Nach dem Ende des Krieges erhielt Chaldej dann den Auftrag nach Nürnberg zu reisen. Dort fotografierte er nicht nur die zerstörte Stadt, sondern vor allem den ersten der Nürnberger Prozesse gegen die Hauptkriegsverbrecher. Dabei kam er nicht nur den Richtern, sondern auch den Angeklagten ziemlich nahe.

"Wir sehen zum Beispiel auf der linken Seite Hermann Göring und Wilhelm Keitel. Das Foto ist auch insofern interessant, weil Chaldej hier eine sehr nahe Perspektive gefunden hat. Er zeigt die Angeklagten in einer Pause. Die Angeklagten wähnen sich anscheinend unbeobachtet, stehen beisammen, unterhalten sich und in diesem Augenblick hält Chaldej die Gruppe der Angeklagten fest. Es wirkt so als ob er hier noch eine andere Ebene findet. Nämlich er zeigt hier die Angeklagten als die Verschwörer unter sich." Steffen Liebscher, Kurator

Immerhin wurden Chaldejs Vater und seine drei Schwestern von deutschen Soldaten ermordet. Nach dem Krieg hat Ewgenij Chaldej nicht nur den Nürnberger Hauptkriegsverbrecherprozess fotografiert, sondern auch die Moskauer Friedensparade und die Potsdamer Konferenz mit Stalin, Truman und Churchill.
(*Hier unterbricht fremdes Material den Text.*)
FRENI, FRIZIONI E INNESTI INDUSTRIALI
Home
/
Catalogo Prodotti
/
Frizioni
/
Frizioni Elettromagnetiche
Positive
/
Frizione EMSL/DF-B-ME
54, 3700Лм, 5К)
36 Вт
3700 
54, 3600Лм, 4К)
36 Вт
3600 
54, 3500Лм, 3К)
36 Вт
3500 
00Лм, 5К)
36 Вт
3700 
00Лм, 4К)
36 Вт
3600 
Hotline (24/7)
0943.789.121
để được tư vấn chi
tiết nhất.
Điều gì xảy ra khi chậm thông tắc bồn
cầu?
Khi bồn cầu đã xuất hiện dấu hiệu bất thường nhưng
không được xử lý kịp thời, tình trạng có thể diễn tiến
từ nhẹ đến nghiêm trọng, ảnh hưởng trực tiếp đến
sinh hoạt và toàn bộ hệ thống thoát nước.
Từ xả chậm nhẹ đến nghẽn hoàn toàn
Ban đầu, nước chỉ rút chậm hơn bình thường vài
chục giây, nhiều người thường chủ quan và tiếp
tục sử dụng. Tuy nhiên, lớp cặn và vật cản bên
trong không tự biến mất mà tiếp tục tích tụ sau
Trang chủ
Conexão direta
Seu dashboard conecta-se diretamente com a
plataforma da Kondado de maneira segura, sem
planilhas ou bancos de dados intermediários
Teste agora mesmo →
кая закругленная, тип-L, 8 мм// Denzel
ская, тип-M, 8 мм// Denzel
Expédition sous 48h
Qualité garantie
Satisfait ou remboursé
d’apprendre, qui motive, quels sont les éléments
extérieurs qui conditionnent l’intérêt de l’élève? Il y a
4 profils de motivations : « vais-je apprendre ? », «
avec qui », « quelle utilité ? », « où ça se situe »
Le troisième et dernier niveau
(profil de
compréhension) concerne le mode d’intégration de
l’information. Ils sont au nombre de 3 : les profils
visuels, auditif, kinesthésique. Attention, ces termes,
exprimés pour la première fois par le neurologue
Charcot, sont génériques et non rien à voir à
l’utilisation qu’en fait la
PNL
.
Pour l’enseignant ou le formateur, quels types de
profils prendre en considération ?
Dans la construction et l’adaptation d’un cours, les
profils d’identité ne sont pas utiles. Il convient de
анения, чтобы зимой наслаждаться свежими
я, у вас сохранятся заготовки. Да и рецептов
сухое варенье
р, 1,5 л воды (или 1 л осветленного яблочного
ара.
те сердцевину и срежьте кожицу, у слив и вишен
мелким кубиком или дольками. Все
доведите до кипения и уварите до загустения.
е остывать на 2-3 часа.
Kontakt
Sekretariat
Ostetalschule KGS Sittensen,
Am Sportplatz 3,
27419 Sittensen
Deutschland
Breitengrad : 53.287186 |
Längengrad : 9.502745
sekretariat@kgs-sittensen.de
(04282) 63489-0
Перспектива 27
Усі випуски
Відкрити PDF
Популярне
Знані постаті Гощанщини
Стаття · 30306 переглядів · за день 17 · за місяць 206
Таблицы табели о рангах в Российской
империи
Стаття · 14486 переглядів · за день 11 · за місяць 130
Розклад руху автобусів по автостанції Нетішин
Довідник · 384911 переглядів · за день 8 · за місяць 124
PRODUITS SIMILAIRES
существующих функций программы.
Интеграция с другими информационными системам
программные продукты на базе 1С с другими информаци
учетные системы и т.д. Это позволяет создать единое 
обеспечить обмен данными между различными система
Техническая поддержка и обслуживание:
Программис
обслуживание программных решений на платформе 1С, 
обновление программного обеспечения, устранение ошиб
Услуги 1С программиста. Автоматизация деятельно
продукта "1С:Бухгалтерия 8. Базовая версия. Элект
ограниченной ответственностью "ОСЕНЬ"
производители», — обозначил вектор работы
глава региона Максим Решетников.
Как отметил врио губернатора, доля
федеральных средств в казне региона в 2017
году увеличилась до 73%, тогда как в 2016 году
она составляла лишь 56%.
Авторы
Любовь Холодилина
Bestrafung, Vergessen und Wiederentdecken

Ende der 1940-er Jahre sei er aber in Ungnade gefallen und habe seine Anstellung bei der Tass verloren, erzählt Kurator Steffen Liebscher. Nur mit Gelegenheitsarbeiten, etwa für die Prawda, habe er sich über Wasser gehalten. Doch sein Werk geriet dennoch in Vergessenheit.

Mit dem Zerfall der Sowjetunion unter Gorbatschow wurde Ewgenij Chaldej wiederentdeckt. Eine späte Würdigung, die der Fotograf noch erlebt hat. Er starb 1997 in Moskau. Seit 2017 ziert Chaldejs Portrait sogar eine russische Briefmarke.

Derzeit ist die Ausstellung "Krieg und Frieden – Fotografien von Ewjenij Chaldej"“ aufgrund der Coronabeschränkungen noch nicht geöffnet. Die Eröffnungsveranstaltung mit Einblicken in die Ausstellung ist auf der Homepage des Memoriums Nürnberger Prozesse abrufbar.